La raison du plus faible

de Lucas Belvaux avec Natacha Régnier, Lucas Belvaux, Gilbert Melki
Cher Lucas,
Après ta décoiffante trilogie (Un couple épatant - cavale - Après la vie), on attendait de toi une brillante fable sur les sinistrés de la mondialisation et autres (intellos) précaires.
Mais voilà que tu nous ressers le bon vieux scénario social des années 70 - les pauvres se rebiffent - sans une touche d'originalité ni même une pointe de distanciation. Pire, tu sous-emploies gravement l'une des actrices préférées de cinecritic, je veux parler de la lumineuse et palpitante Natacha Régnier.
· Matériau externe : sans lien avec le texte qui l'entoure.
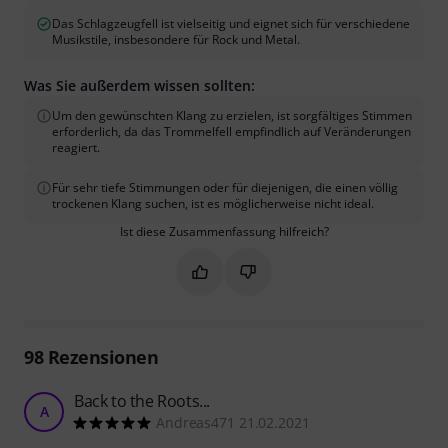
Das Schlagzeugfell ist vielseitig und eignet sich für verschiedene
Musikstile, insbesondere für Rock und Metal.
Was Sie außerdem wissen sollten:
Um den gewünschten Klang zu erzielen, ist sorgfältiges Stimmen
erforderlich, da das Trommelfell empfindlich auf Veränderungen
reagiert.
Für sehr tiefe Stimmungen oder für diejenigen, die einen völlig
trockenen Klang suchen, ist es möglicherweise nicht ideal.
Ist diese Zusammenfassung hilfreich?
Markieren Sie diese Zusammenfassung
Markieren Sie diese Zusammen
98
Rezensionen
Back to the Roots...
A
Andreas471 21.02.2021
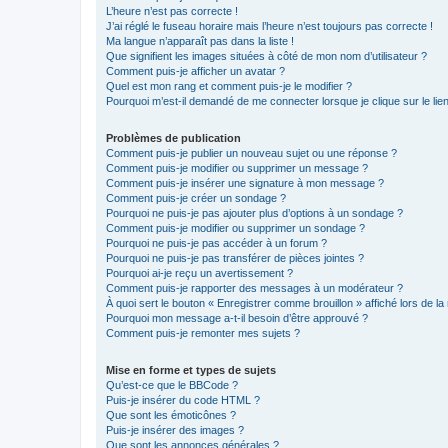
L’heure n’est pas correcte !
J’ai réglé le fuseau horaire mais l’heure n’est toujours pas correcte !
Ma langue n’apparaît pas dans la liste !
Que signifient les images situées à côté de mon nom d’utilisateur ?
Comment puis-je afficher un avatar ?
Quel est mon rang et comment puis-je le modifier ?
Pourquoi m’est-il demandé de me connecter lorsque je clique sur le lien 
Problèmes de publication
Comment puis-je publier un nouveau sujet ou une réponse ?
Comment puis-je modifier ou supprimer un message ?
Comment puis-je insérer une signature à mon message ?
Comment puis-je créer un sondage ?
Pourquoi ne puis-je pas ajouter plus d’options à un sondage ?
Comment puis-je modifier ou supprimer un sondage ?
Pourquoi ne puis-je pas accéder à un forum ?
Pourquoi ne puis-je pas transférer de pièces jointes ?
Pourquoi ai-je reçu un avertissement ?
Comment puis-je rapporter des messages à un modérateur ?
À quoi sert le bouton « Enregistrer comme brouillon » affiché lors de la 
Pourquoi mon message a-t-il besoin d’être approuvé ?
Comment puis-je remonter mes sujets ?
Mise en forme et types de sujets
Qu’est-ce que le BBCode ?
Puis-je insérer du code HTML ?
Que sont les émoticônes ?
Puis-je insérer des images ?
Que sont les annonces générales ?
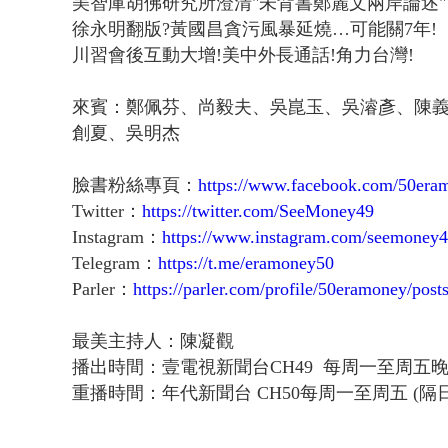
美智庫胡佛研究所澄清"未背書鄭麗文兩岸論述"
徐永明翻版?黃國昌貪污風暴延燒…可能關7年!
川習會後互動大增!美中外長通話!角力台灣!
來賓：鄭佩芬、尚毅夫、吳崑玉、吳濬彥、陳
創夏、吳明杰
臉書粉絲專頁：
https://www.facebook.com/50era
Twitter：
https://twitter.com/SeeMoney49
Instagram：
https://www.instagram.com/seemoney4
Telegram：
https://t.me/eramoney50
Parler：
https://parler.com/profile/50eramoney/post
最美主持人：陳凝觀
播出時間：壹電視新聞台CH49 每周一至周五
重播時間：年代新聞台 CH50每周一至周五 (隔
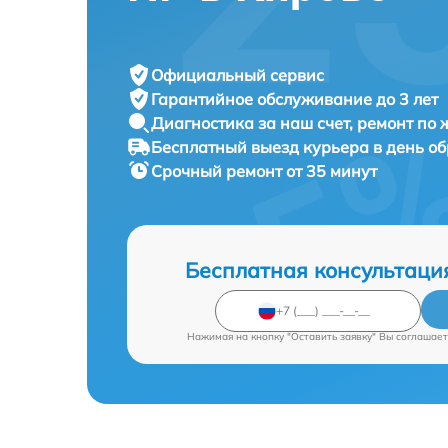
Официальный сервис
Гарантийное обслуживание
до 3 лет
Диагностика за наш счет,
ремонт по
Бесплатный выезд курьера
в день о
Срочный ремонт
от 35 минут
Бесплатная консультаци
Нажимая на кнопку "Оставить заявку" Вы соглашает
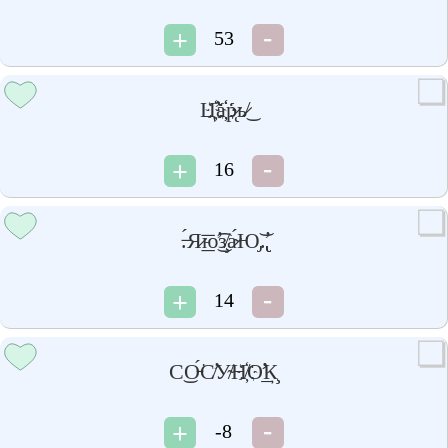
53
Ц͏҉̛а҉҉р̷̨ь̸̷͜
16
.̶́Я̷͟͞ю̛͜͡з̸̧а̷̴́Ю̡͝.̢̢̛
14
С͜О̵́͘С̸̛У̴̸Н҉͏̸О̛̛͢К̧
-8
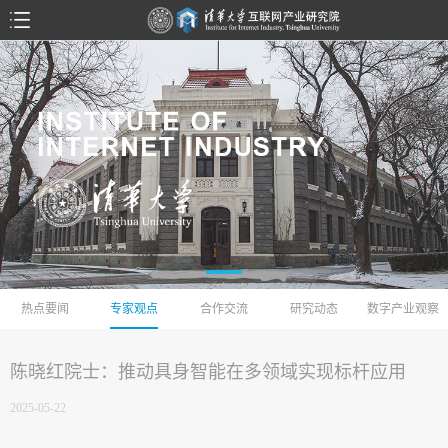
热点要闻
专家观点
合作交流
研究动态
数字产业观察
陈晓红院士：推动具身智能在多领域实现标杆应用
2025-05-22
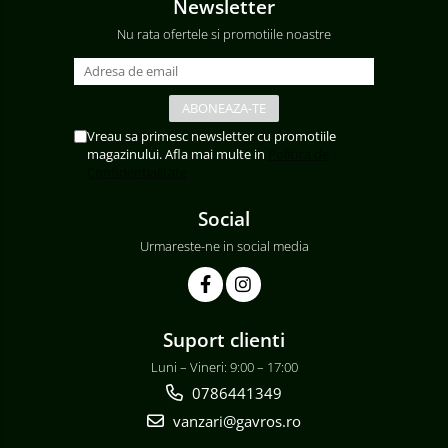
Newsletter
Nu rata ofertele si promotiile noastre
Vreau sa primesc newsletter cu promotiile
magazinului. Afla mai multe in
Politica de
Confidentialitate
Social
Urmareste-ne in social media
Suport clienti
Luni – Vineri: 9:00 – 17:00
0786441349
vanzari@gavros.ro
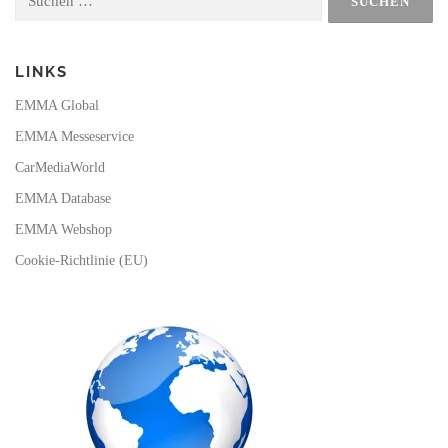
nach:
k
a
m
LINKS
EMMA Global
EMMA Messeservice
CarMediaWorld
EMMA Database
EMMA Webshop
Cookie-Richtlinie (EU)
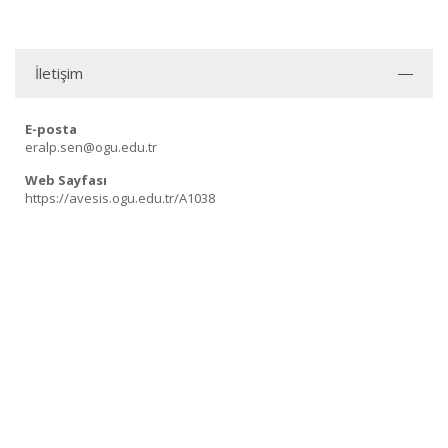
İletişim
E-posta
eralp.sen@ogu.edu.tr
Web Sayfası
https://avesis.ogu.edu.tr/A1038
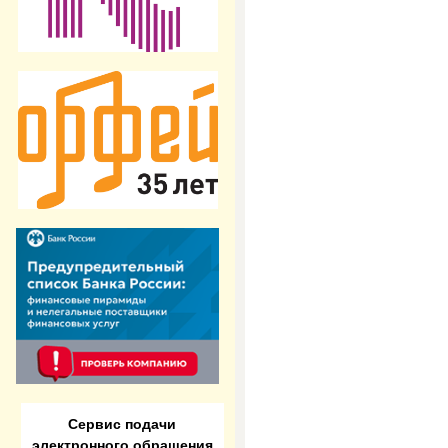
Сервис подачи
электронного обращения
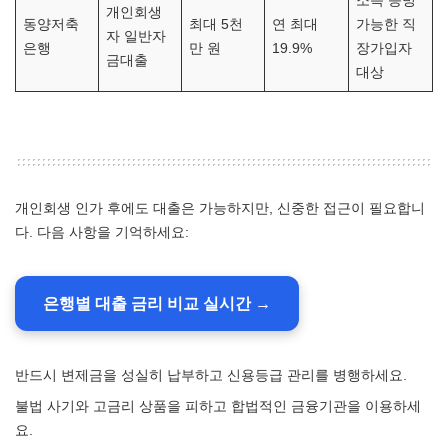
소득 증빙
개인회생
동양저축
최대 5천
연 최대
가능한 직
자 일반자
은행
만 원
19.9%
장가입자
금대출
대상
개인회생 인가 후에도 대출은 가능하지만, 신중한 접근이 필요합니
다. 다음 사항을 기억하세요:
은행별 대출 금리 비교 실시간 →
반드시 변제금을 성실히 납부하고 신용등급 관리를 병행하세요.
불법 사기와 고금리 상품을 피하고 합법적인 금융기관을 이용하세
요.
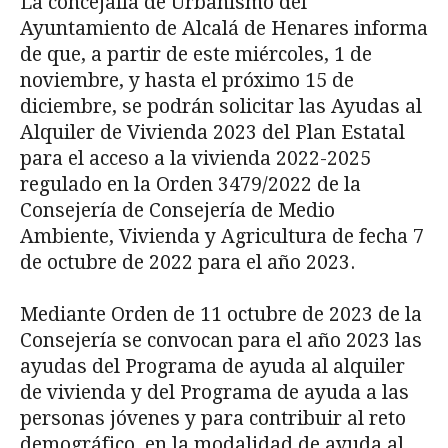
La concejalía de Urbanismo del
Ayuntamiento de Alcalá de Henares informa
de que, a partir de este miércoles, 1 de
noviembre, y hasta el próximo 15 de
diciembre, se podrán solicitar las Ayudas al
Alquiler de Vivienda 2023 del Plan Estatal
para el acceso a la vivienda 2022-2025
regulado en la Orden 3479/2022 de la
Consejería de Consejería de Medio
Ambiente, Vivienda y Agricultura de fecha 7
de octubre de 2022 para el año 2023.
Mediante Orden de 11 octubre de 2023 de la
Consejería se convocan para el año 2023 las
ayudas del Programa de ayuda al alquiler
de vivienda y del Programa de ayuda a las
personas jóvenes y para contribuir al reto
demográfico, en la modalidad de ayuda al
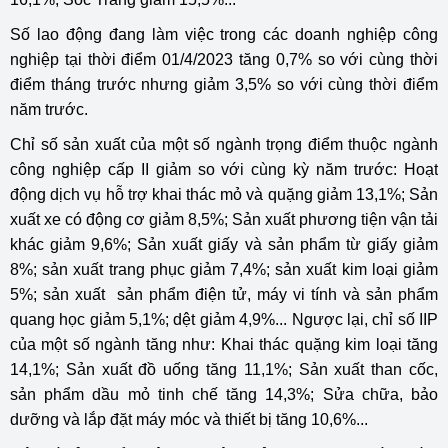
Số lao động đang làm việc trong các doanh nghiệp công
nghiệp tại thời điểm 01/4/2023 tăng 0,7% so với cùng thời
điểm tháng trước nhưng giảm 3,5% so với cùng thời điểm
năm trước.
Chỉ số sản xuất của một số ngành trọng điểm thuộc ngành
công nghiệp cấp II giảm so với cùng kỳ năm trước: Hoạt
động dịch vụ hỗ trợ khai thác mỏ và quặng giảm 13,1%; Sản
xuất xe có động cơ giảm 8,5%; Sản xuất phương tiện vận tải
khác giảm 9,6%; Sản xuất giấy và sản phẩm từ giấy giảm
8%; sản xuất trang phục giảm 7,4%; sản xuất kim loại giảm
5%; sản xuất sản phẩm điện tử, máy vi tính và sản phẩm
quang học giảm 5,1%; dệt giảm 4,9%... Ngược lại, chỉ số IIP
của một số ngành tăng như: Khai thác quặng kim loại tăng
14,1%; Sản xuất đồ uống tăng 11,1%; Sản xuất than cốc,
sản phẩm dầu mỏ tinh chế tăng 14,3%; Sửa chữa, bảo
dưỡng và lắp đặt máy móc và thiết bị tăng 10,6%...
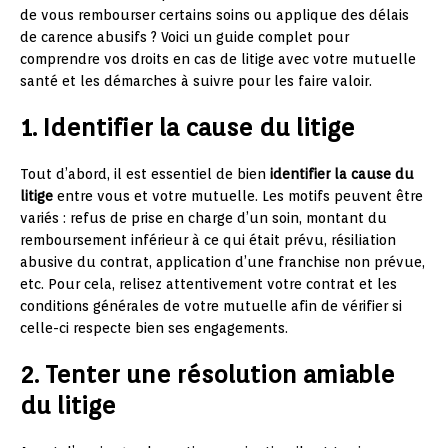
de vous rembourser certains soins ou applique des délais
de carence abusifs ? Voici un guide complet pour
comprendre vos droits en cas de litige avec votre mutuelle
santé et les démarches à suivre pour les faire valoir.
1. Identifier la cause du litige
Tout d’abord, il est essentiel de bien
identifier la cause du
litige
entre vous et votre mutuelle. Les motifs peuvent être
variés : refus de prise en charge d’un soin, montant du
remboursement inférieur à ce qui était prévu, résiliation
abusive du contrat, application d’une franchise non prévue,
etc. Pour cela, relisez attentivement votre contrat et les
conditions générales de votre mutuelle afin de vérifier si
celle-ci respecte bien ses engagements.
2. Tenter une résolution amiable
du litige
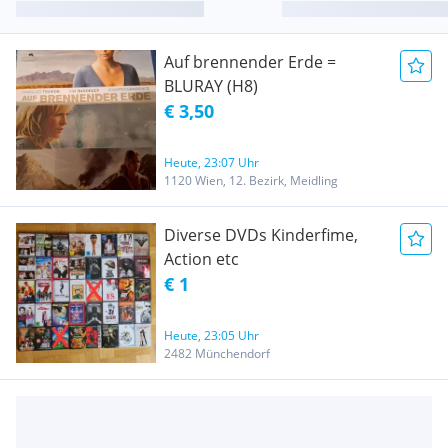
Auf brennender Erde =
BLURAY (H8)
€ 3,50
Heute, 23:07 Uhr
1120 Wien, 12. Bezirk, Meidling
Diverse DVDs Kinderfime,
Action etc
€ 1
Heute, 23:05 Uhr
2482 Münchendorf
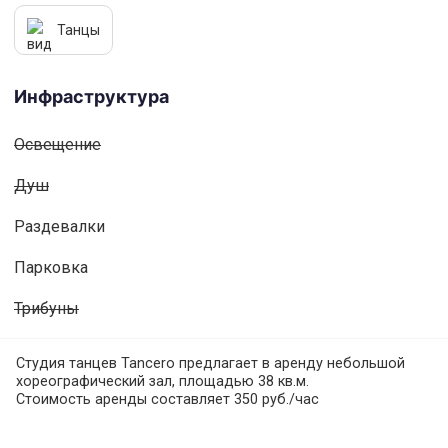
Танцы
Инфраструктура
Освещениe
Душ
Раздевалки
Парковка
Трибуны
Студия танцев Tancero предлагает в аренду небольшой
хореографический зал, площадью 38 кв.м.
Стоимость аренды составляет 350 руб./час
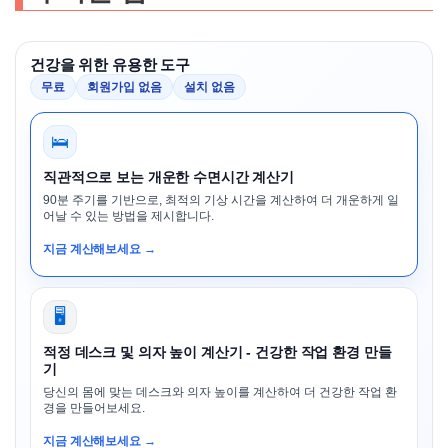
건강을 위한 유용한 도구
무료
회원가입 없음
설치 없음
🛌
직관적으로 보는 개운한 수면시간 계산기
90분 주기를 기반으로, 최적의 기상 시간을 계산하여 더 개운하게 일
어날 수 있는 방법을 제시합니다.
지금 계산해보세요 →
🖥️
적정 데스크 및 의자 높이 계산기 - 건강한 작업 환경 만들
기
당신의 몸에 맞는 데스크와 의자 높이를 계산하여 더 건강한 작업 환
경을 만들어보세요.
지금 계산해보세요 →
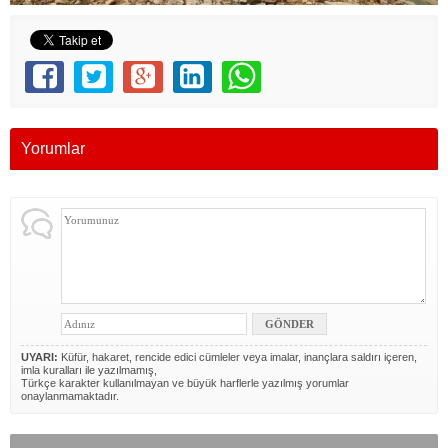
Yorumlar
UYARI:
Küfür, hakaret, rencide edici cümleler veya imalar, inançlara saldırı içeren,
imla kuralları ile yazılmamış,
Türkçe karakter kullanılmayan ve büyük harflerle yazılmış yorumlar
onaylanmamaktadır.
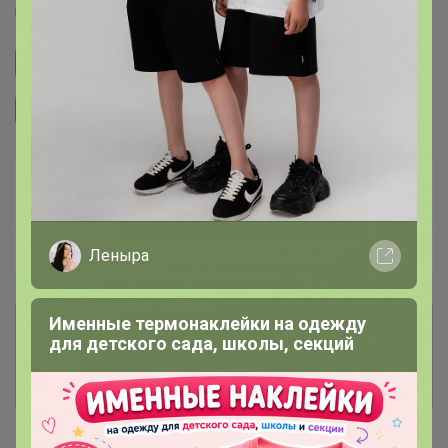
Артемида
Подписаться на закупку
893
Подписаться на организатора
1.7K
В архиве
Собрано
—
86 %
~ 4 дня
Ожидание
Леныра
Именные термонаклейки на одежду
Комментарии к лотам
3.7K
для детского сада, школы, секций
Отзывы участников
12K
Новости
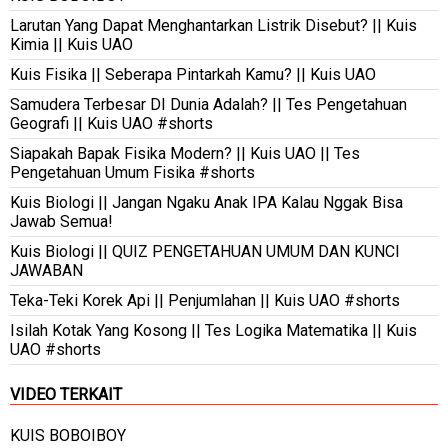
Larutan Yang Dapat Menghantarkan Listrik Disebut? || Kuis
Kimia || Kuis UAO
Kuis Fisika || Seberapa Pintarkah Kamu? || Kuis UAO
Samudera Terbesar DI Dunia Adalah? || Tes Pengetahuan
Geografi || Kuis UAO #shorts
Siapakah Bapak Fisika Modern? || Kuis UAO || Tes
Pengetahuan Umum Fisika #shorts
Kuis Biologi || Jangan Ngaku Anak IPA Kalau Nggak Bisa
Jawab Semua!
Kuis Biologi || QUIZ PENGETAHUAN UMUM DAN KUNCI
JAWABAN
Teka-Teki Korek Api || Penjumlahan || Kuis UAO #shorts
Isilah Kotak Yang Kosong || Tes Logika Matematika || Kuis
UAO #shorts
VIDEO TERKAIT
KUIS BOBOIBOY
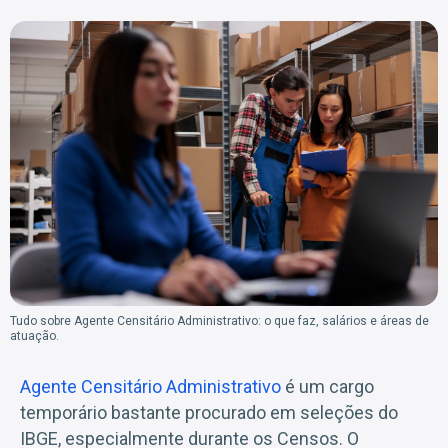
Tudo sobre Agente Censitário Administrativo: o que faz, salários e áreas de
atuação.
Agente Censitário Administrativo
é um cargo
temporário bastante procurado em seleções do
IBGE, especialmente durante os Censos. O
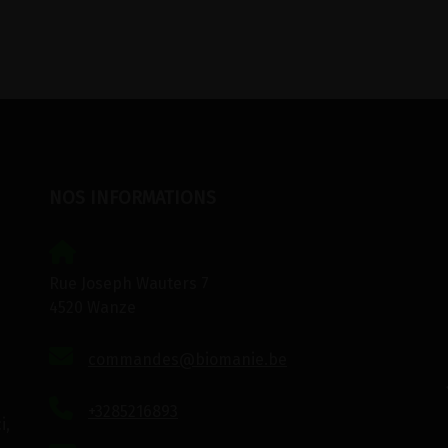
NOS INFORMATIONS
Rue Joseph Wauters 7
4520 Wanze
commandes@biomanie.be
+3285216893
i,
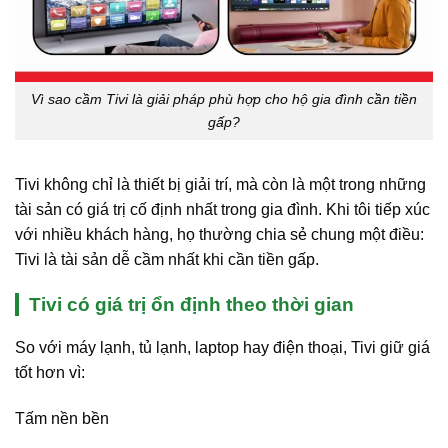
Vì sao cầm Tivi là giải pháp phù hợp cho hộ gia đình cần tiền
gấp?
Tivi không chỉ là thiết bị giải trí, mà còn là một trong những
tài sản có giá trị cố định nhất trong gia đình. Khi tôi tiếp xúc
với nhiều khách hàng, họ thường chia sẻ chung một điều:
Tivi là tài sản dễ cầm nhất khi cần tiền gấp.
Tivi có giá trị ổn định theo thời gian
So với máy lạnh, tủ lạnh, laptop hay điện thoại, Tivi giữ giá
tốt hơn vì:
Tấm nền bền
Alors évidemment tes héros ont sans doute de bonnes raisons de vouloir braquer leur ancienne usine. C'est ça ou le Picon-bière à perpette... Mais bon, tu sais, l'histoire du braquage foireux, c'est quand même un petit peu cliché. Tu veux qu'on te rafraîchisse la mémoire ? L'ultime razzia du cher stanley Kubrick, plus récemment Ma petite entreprise du toujours vivant Pierre Jolivet, sans parler des films de Ken Loach ou de Mike Leigh, pleins de personnages aussi attachants que socialement défavorisés. Et puis le plan du couple qui se sépare pour une histoire de scooter en panne, c'est pas vraiment crédible.
Donc Lucas, si tu veux être le Ken Loach belge, pourquoi pas, mais essaye au moins d'être un peu original. Les abîmés de la vie t'en seront reconnaissants.